§ Material supplied:
+++++

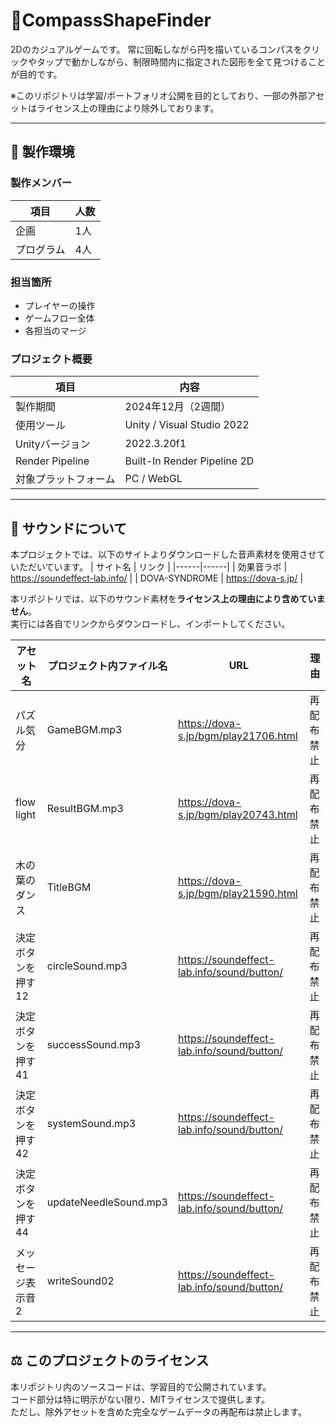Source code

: # 📐CompassShapeFinder
2Dのカジュアルゲームです。
常に回転しながら円を描いているコンパスをクリックやタップで動かしながら、制限時間内に指定された図形を全て見つけることが目的です。

※このリポジトリは学習/ポートフォリオ公開を目的としており、一部の外部アセットはライセンス上の理由により除外しております。

---

## 🔧 製作環境

### 製作メンバー
| 項目 | 人数 |
|------|------|
| 企画 | 1人 |
| プログラム | 4人 |

### 担当箇所
- プレイヤーの操作
- ゲームフロー全体
- 各担当のマージ

### プロジェクト概要
| 項目 | 内容 |
|------|------|
| 製作期間 | 2024年12月（2週間） |
| 使用ツール | Unity / Visual Studio 2022 |
| Unityバージョン | 2022.3.20f1 |
| Render Pipeline | Built-In Render Pipeline 2D |
| 対象プラットフォーム | PC / WebGL |

---

## 🚫 サウンドについて

本プロジェクトでは、以下のサイトよりダウンロードした音声素材を使用させていただいています。
| サイト名 | リンク |
|------|------|
| 効果音ラボ | https://soundeffect-lab.info/ |
| DOVA-SYNDROME | https://dova-s.jp/ |

本リポジトリでは、以下のサウンド素材を**ライセンス上の理由により含めていません**。  
実行には各自でリンクからダウンロードし、インポートしてください。

| アセット名 | プロジェクト内ファイル名 | URL | 理由 |
|-------------|-------------|------------|------|
| パズル気分 | GameBGM.mp3 | https://dova-s.jp/bgm/play21706.html | 再配布禁止 |
| flow light | ResultBGM.mp3 | https://dova-s.jp/bgm/play20743.html | 再配布禁止 |
| 木の葉のダンス | TitleBGM | https://dova-s.jp/bgm/play21590.html | 再配布禁止 |
| 決定ボタンを押す12 | circleSound.mp3 | https://soundeffect-lab.info/sound/button/| 再配布禁止 |
| 決定ボタンを押す41 | successSound.mp3 | https://soundeffect-lab.info/sound/button/| 再配布禁止 |
| 決定ボタンを押す42 | systemSound.mp3 | https://soundeffect-lab.info/sound/button/| 再配布禁止 |
| 決定ボタンを押す44 | updateNeedleSound.mp3 | https://soundeffect-lab.info/sound/button/| 再配布禁止 |
| メッセージ表示音2 | writeSound02 | https://soundeffect-lab.info/sound/button/| 再配布禁止 |

---

## ⚖️ このプロジェクトのライセンス
本リポジトリ内のソースコードは、学習目的で公開されています。  
コード部分は特に明示がない限り、MITライセンスで提供します。  
ただし、除外アセットを含めた完全なゲームデータの再配布は禁止します。
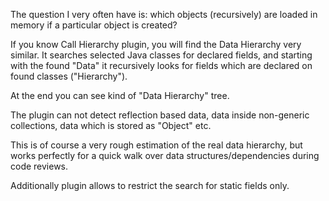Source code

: The question I very often have is: which objects (recursively) are loaded in memory if a particular object is created?

If you know Call Hierarchy plugin, you will find the Data Hierarchy very similar. It searches selected Java classes for declared fields, and starting with the found "Data" it recursively looks for fields which are declared on found classes ("Hierarchy").

At the end you can see kind of "Data Hierarchy" tree.

The plugin can not detect reflection based data, data inside non-generic collections, data which is stored as "Object" etc.

This is of course a very rough estimation of the real data hierarchy, but works perfectly for a quick walk over data structures/dependencies during code reviews.

Additionally plugin allows to restrict the search for static fields only.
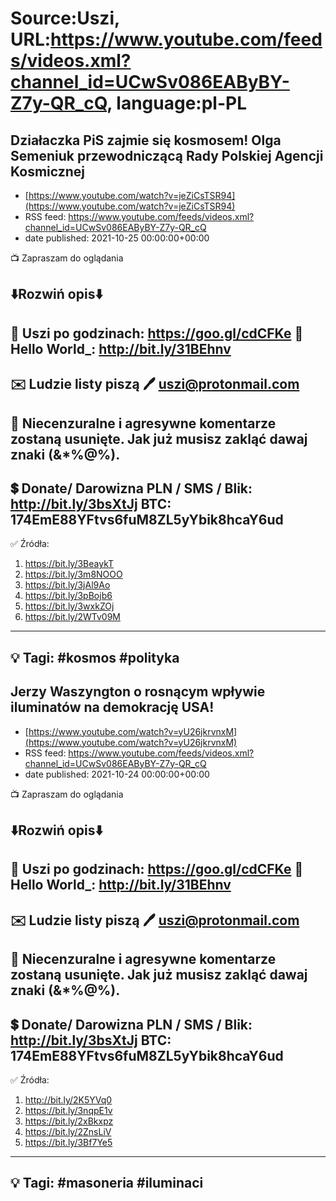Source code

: # Source:Uszi, URL:https://www.youtube.com/feeds/videos.xml?channel_id=UCwSv086EAByBY-Z7y-QR_cQ, language:pl-PL

## Działaczka PiS zajmie się kosmosem! Olga Semeniuk przewodniczącą Rady Polskiej Agencji Kosmicznej
 - [https://www.youtube.com/watch?v=jeZiCsTSR94](https://www.youtube.com/watch?v=jeZiCsTSR94)
 - RSS feed: https://www.youtube.com/feeds/videos.xml?channel_id=UCwSv086EAByBY-Z7y-QR_cQ
 - date published: 2021-10-25 00:00:00+00:00

📺 Zapraszam do oglądania

⬇️Rozwiń opis⬇️
------------------------------------------------------------
👀 Uszi po godzinach: https://goo.gl/cdCFKe
👀 Hello World_: http://bit.ly/31BEhnv
------------------------------------------------------------
✉️ Ludzie listy piszą 
🖊️ uszi@protonmail.com
------------------------------------------------------------
👺 Niecenzuralne i agresywne komentarze zostaną usunięte.  Jak już musisz zakląć dawaj znaki (&*%@%).
------------------------------------------------------------
💲 Donate/ Darowizna
PLN / SMS / Blik: http://bit.ly/3bsXtJj
BTC: 174EmE88YFtvs6fuM8ZL5yYbik8hcaY6ud
-------------------------------------------------------------
✅ Źródła:
1. https://bit.ly/3BeaykT
2. https://bit.ly/3m8NOOO
3. https://bit.ly/3jAl9Ao
4. https://bit.ly/3pBojb6
5. https://bit.ly/3wxkZOj
6. https://bit.ly/2WTv09M
---------------------------------------------------------------
💡 Tagi: #kosmos #polityka
--------------------------------------------------------------

## Jerzy Waszyngton o rosnącym wpływie iluminatów na demokrację USA!
 - [https://www.youtube.com/watch?v=yU26jkrvnxM](https://www.youtube.com/watch?v=yU26jkrvnxM)
 - RSS feed: https://www.youtube.com/feeds/videos.xml?channel_id=UCwSv086EAByBY-Z7y-QR_cQ
 - date published: 2021-10-24 00:00:00+00:00

📺 Zapraszam do oglądania

⬇️Rozwiń opis⬇️
------------------------------------------------------------
👀 Uszi po godzinach: https://goo.gl/cdCFKe
👀 Hello World_: http://bit.ly/31BEhnv
------------------------------------------------------------
✉️ Ludzie listy piszą 
🖊️ uszi@protonmail.com
------------------------------------------------------------
👺 Niecenzuralne i agresywne komentarze zostaną usunięte.  Jak już musisz zakląć dawaj znaki (&*%@%).
------------------------------------------------------------
💲 Donate/ Darowizna
PLN / SMS / Blik: http://bit.ly/3bsXtJj
BTC: 174EmE88YFtvs6fuM8ZL5yYbik8hcaY6ud
-------------------------------------------------------------
✅ Źródła:
1. http://bit.ly/2K5YVq0
2. https://bit.ly/3nqpE1v
3. https://bit.ly/2xBkxpz
4. https://bit.ly/2ZnsLiV
5. https://bit.ly/3Bf7Ye5
---------------------------------------------------------------
💡 Tagi: #masoneria #iluminaci
--------------------------------------------------------------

+++++

§ The problem: The lines to extract from the data above begin with the line containing "### プロジェクト概要" and end with the line containing "DOVA-SYNDROME | https://dova-s.jp/ |". Extract them exactly, including both.

§ Response to the exercise:
### プロジェクト概要
| 項目 | 内容 |
|------|------|
| 製作期間 | 2024年12月（2週間） |
| 使用ツール | Unity / Visual Studio 2022 |
| Unityバージョン | 2022.3.20f1 |
| Render Pipeline | Built-In Render Pipeline 2D |
| 対象プラットフォーム | PC / WebGL |

---

## 🚫 サウンドについて

本プロジェクトでは、以下のサイトよりダウンロードした音声素材を使用させていただいています。
| サイト名 | リンク |
|------|------|
| 効果音ラボ | https://soundeffect-lab.info/ |
| DOVA-SYNDROME | https://dova-s.jp/ |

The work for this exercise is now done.